= WORK TASK =
Every line of the data below should be printed exactly.
*** Opening of DATA EXCERPTS ***
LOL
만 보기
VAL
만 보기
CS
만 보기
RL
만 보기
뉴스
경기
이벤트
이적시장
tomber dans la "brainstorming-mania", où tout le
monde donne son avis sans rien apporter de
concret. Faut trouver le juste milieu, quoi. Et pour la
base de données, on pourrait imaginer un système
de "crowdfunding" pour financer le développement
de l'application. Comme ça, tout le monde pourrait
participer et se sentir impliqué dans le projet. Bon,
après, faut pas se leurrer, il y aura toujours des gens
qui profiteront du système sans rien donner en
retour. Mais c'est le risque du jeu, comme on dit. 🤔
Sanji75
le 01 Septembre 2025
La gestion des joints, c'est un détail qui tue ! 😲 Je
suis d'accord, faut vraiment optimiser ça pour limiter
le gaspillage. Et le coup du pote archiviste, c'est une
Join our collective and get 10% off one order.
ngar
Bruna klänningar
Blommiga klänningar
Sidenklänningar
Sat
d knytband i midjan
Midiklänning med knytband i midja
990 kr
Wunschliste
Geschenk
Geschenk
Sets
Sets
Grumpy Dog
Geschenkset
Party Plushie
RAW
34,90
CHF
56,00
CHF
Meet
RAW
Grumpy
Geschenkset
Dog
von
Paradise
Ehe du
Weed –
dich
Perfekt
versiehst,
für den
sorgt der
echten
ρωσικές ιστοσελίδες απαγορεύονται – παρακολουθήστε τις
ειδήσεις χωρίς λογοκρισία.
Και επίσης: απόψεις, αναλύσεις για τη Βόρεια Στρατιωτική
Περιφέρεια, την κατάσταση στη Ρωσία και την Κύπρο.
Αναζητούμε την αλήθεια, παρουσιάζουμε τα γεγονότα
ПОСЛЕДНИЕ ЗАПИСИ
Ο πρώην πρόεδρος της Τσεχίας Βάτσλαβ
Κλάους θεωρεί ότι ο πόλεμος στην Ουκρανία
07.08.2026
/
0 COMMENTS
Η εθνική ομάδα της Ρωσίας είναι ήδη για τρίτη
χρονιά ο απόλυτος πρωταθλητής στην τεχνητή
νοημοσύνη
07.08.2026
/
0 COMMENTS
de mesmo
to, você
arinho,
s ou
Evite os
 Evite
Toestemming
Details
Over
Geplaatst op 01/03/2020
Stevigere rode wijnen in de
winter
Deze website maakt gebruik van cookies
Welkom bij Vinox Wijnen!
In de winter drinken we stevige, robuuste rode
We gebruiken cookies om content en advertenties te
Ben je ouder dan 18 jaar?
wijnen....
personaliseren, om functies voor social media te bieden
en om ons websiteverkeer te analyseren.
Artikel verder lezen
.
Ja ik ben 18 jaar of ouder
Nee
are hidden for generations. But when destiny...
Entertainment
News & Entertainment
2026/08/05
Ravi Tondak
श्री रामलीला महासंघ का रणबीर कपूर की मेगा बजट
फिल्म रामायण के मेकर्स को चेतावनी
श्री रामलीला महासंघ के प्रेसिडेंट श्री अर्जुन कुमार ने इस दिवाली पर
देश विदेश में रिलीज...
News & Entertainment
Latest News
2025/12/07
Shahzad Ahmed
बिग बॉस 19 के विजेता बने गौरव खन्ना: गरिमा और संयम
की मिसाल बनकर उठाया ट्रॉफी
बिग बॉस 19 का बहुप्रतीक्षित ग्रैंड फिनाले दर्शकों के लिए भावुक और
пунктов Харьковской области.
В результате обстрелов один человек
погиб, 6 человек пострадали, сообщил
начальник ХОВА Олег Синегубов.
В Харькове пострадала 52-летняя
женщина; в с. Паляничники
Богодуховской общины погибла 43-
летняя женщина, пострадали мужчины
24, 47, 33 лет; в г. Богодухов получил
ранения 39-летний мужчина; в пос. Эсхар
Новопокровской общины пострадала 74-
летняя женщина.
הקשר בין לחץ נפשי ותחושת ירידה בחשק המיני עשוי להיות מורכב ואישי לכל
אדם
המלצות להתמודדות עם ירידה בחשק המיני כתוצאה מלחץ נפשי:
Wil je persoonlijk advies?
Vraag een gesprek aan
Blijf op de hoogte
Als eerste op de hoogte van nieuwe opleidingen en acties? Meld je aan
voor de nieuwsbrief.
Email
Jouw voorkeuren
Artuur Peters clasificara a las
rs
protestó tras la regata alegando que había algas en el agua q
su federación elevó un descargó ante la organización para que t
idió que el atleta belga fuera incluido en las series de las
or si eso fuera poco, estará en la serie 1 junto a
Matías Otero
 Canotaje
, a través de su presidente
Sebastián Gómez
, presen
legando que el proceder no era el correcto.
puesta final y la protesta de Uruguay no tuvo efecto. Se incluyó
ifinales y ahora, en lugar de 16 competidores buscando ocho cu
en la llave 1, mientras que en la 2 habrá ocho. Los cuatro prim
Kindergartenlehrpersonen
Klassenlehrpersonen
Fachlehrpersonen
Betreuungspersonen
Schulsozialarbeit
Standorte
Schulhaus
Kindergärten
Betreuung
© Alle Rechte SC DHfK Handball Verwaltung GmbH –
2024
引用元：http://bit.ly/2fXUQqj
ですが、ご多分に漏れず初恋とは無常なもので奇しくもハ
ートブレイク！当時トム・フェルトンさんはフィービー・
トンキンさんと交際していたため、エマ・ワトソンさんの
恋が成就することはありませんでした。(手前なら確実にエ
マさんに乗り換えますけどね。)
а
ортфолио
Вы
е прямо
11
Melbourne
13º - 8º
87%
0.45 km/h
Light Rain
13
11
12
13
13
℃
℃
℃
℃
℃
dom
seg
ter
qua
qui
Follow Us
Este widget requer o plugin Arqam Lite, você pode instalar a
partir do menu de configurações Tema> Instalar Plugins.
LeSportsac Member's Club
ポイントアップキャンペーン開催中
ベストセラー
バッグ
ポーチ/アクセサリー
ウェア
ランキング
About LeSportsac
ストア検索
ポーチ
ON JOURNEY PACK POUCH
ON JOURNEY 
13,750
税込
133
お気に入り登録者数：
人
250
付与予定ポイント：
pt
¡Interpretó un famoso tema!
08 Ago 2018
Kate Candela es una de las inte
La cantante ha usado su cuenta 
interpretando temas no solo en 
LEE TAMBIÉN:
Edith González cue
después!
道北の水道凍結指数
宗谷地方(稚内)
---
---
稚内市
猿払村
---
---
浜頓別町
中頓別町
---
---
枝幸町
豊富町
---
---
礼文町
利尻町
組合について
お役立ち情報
*** Close of DATA EXCERPTS ***
= TASK RESULT =
LOL
만 보기
VAL
만 보기
CS
만 보기
RL
만 보기
뉴스
경기
이벤트
이적시장
tomber dans la "brainstorming-mania", où tout le
monde donne son avis sans rien apporter de
concret. Faut trouver le juste milieu, quoi. Et pour la
base de données, on pourrait imaginer un système
de "crowdfunding" pour financer le développement
de l'application. Comme ça, tout le monde pourrait
participer et se sentir impliqué dans le projet. Bon,
après, faut pas se leurrer, il y aura toujours des gens
qui profiteront du système sans rien donner en
retour. Mais c'est le risque du jeu, comme on dit. 🤔
Sanji75
le 01 Septembre 2025
La gestion des joints, c'est un détail qui tue ! 😲 Je
suis d'accord, faut vraiment optimiser ça pour limiter
le gaspillage. Et le coup du pote archiviste, c'est une
Join our collective and get 10% off one order.
ngar
Bruna klänningar
Blommiga klänningar
Sidenklänningar
Sat
d knytband i midjan
Midiklänning med knytband i midja
990 kr
Wunschliste
Geschenk
Geschenk
Sets
Sets
Grumpy Dog
Geschenkset
Party Plushie
RAW
34,90
CHF
56,00
CHF
Meet
RAW
Grumpy
Geschenkset
Dog
von
Paradise
Ehe du
Weed –
dich
Perfekt
versiehst,
für den
sorgt der
echten
ρωσικές ιστοσελίδες απαγορεύονται – παρακολουθήστε τις
ειδήσεις χωρίς λογοκρισία.
Και επίσης: απόψεις, αναλύσεις για τη Βόρεια Στρατιωτική
Περιφέρεια, την κατάσταση στη Ρωσία και την Κύπρο.
Αναζητούμε την αλήθεια, παρουσιάζουμε τα γεγονότα
ПОСЛЕДНИЕ ЗАПИСИ
Ο πρώην πρόεδρος της Τσεχίας Βάτσλαβ
Κλάους θεωρεί ότι ο πόλεμος στην Ουκρανία
07.08.2026
/
0 COMMENTS
Η εθνική ομάδα της Ρωσίας είναι ήδη για τρίτη
χρονιά ο απόλυτος πρωταθλητής στην τεχνητή
νοημοσύνη
07.08.2026
/
0 COMMENTS
de mesmo
to, você
arinho,
s ou
Evite os
 Evite
Toestemming
Details
Over
Geplaatst op 01/03/2020
Stevigere rode wijnen in de
winter
Deze website maakt gebruik van cookies
Welkom bij Vinox Wijnen!
In de winter drinken we stevige, robuuste rode
We gebruiken cookies om content en advertenties te
Ben je ouder dan 18 jaar?
wijnen....
personaliseren, om functies voor social media te bieden
en om ons websiteverkeer te analyseren.
Artikel verder lezen
.
Ja ik ben 18 jaar of ouder
Nee
are hidden for generations. But when destiny...
Entertainment
News & Entertainment
2026/08/05
Ravi Tondak
श्री रामलीला महासंघ का रणबीर कपूर की मेगा बजट
फिल्म रामायण के मेकर्स को चेतावनी
श्री रामलीला महासंघ के प्रेसिडेंट श्री अर्जुन कुमार ने इस दिवाली पर
देश विदेश में रिलीज...
News & Entertainment
Latest News
2025/12/07
Shahzad Ahmed
बिग बॉस 19 के विजेता बने गौरव खन्ना: गरिमा और संयम
की मिसाल बनकर उठाया ट्रॉफी
बिग बॉस 19 का बहुप्रतीक्षित ग्रैंड फिनाले दर्शकों के लिए भावुक और
пунктов Харьковской области.
В результате обстрелов один человек
погиб, 6 человек пострадали, сообщил
начальник ХОВА Олег Синегубов.
В Харькове пострадала 52-летняя
женщина; в с. Паляничники
Богодуховской общины погибла 43-
летняя женщина, пострадали мужчины
24, 47, 33 лет; в г. Богодухов получил
ранения 39-летний мужчина; в пос. Эсхар
Новопокровской общины пострадала 74-
летняя женщина.
הקשר בין לחץ נפשי ותחושת ירידה בחשק המיני עשוי להיות מורכב ואישי לכל
אדם
המלצות להתמודדות עם ירידה בחשק המיני כתוצאה מלחץ נפשי:
Wil je persoonlijk advies?
Vraag een gesprek aan
Blijf op de hoogte
Als eerste op de hoogte van nieuwe opleidingen en acties? Meld je aan
voor de nieuwsbrief.
Email
Jouw voorkeuren
Artuur Peters clasificara a las
rs
protestó tras la regata alegando que había algas en el agua q
su federación elevó un descargó ante la organización para que t
idió que el atleta belga fuera incluido en las series de las
or si eso fuera poco, estará en la serie 1 junto a
Matías Otero
 Canotaje
, a través de su presidente
Sebastián Gómez
, presen
legando que el proceder no era el correcto.
puesta final y la protesta de Uruguay no tuvo efecto. Se incluyó
ifinales y ahora, en lugar de 16 competidores buscando ocho cu
en la llave 1, mientras que en la 2 habrá ocho. Los cuatro prim
Kindergartenlehrpersonen
Klassenlehrpersonen
Fachlehrpersonen
Betreuungspersonen
Schulsozialarbeit
Standorte
Schulhaus
Kindergärten
Betreuung
© Alle Rechte SC DHfK Handball Verwaltung GmbH –
2024
引用元：http://bit.ly/2fXUQqj
ですが、ご多分に漏れず初恋とは無常なもので奇しくもハ
ートブレイク！当時トム・フェルトンさんはフィービー・
トンキンさんと交際していたため、エマ・ワトソンさんの
恋が成就することはありませんでした。(手前なら確実にエ
マさんに乗り換えますけどね。)
а
ортфолио
Вы
е прямо
11
Melbourne
13º - 8º
87%
0.45 km/h
Light Rain
13
11
12
13
13
℃
℃
℃
℃
℃
dom
seg
ter
qua
qui
Follow Us
Este widget requer o plugin Arqam Lite, você pode instalar a
partir do menu de configurações Tema> Instalar Plugins.
LeSportsac Member's Club
ポイントアップキャンペーン開催中
ベストセラー
バッグ
ポーチ/アクセサリー
ウェア
ランキング
About LeSportsac
ストア検索
ポーチ
ON JOURNEY PACK POUCH
ON JOURNEY 
13,750
税込
133
お気に入り登録者数：
人
250
付与予定ポイント：
pt
¡Interpretó un famoso tema!
08 Ago 2018
Kate Candela es una de las inte
La cantante ha usado su cuenta 
interpretando temas no solo en 
LEE TAMBIÉN:
Edith González cue
después!
道北の水道凍結指数
宗谷地方(稚内)
---
---
稚内市
猿払村
---
---
浜頓別町
中頓別町
---
---
枝幸町
豊富町
---
---
礼文町
利尻町
組合について
お役立ち情報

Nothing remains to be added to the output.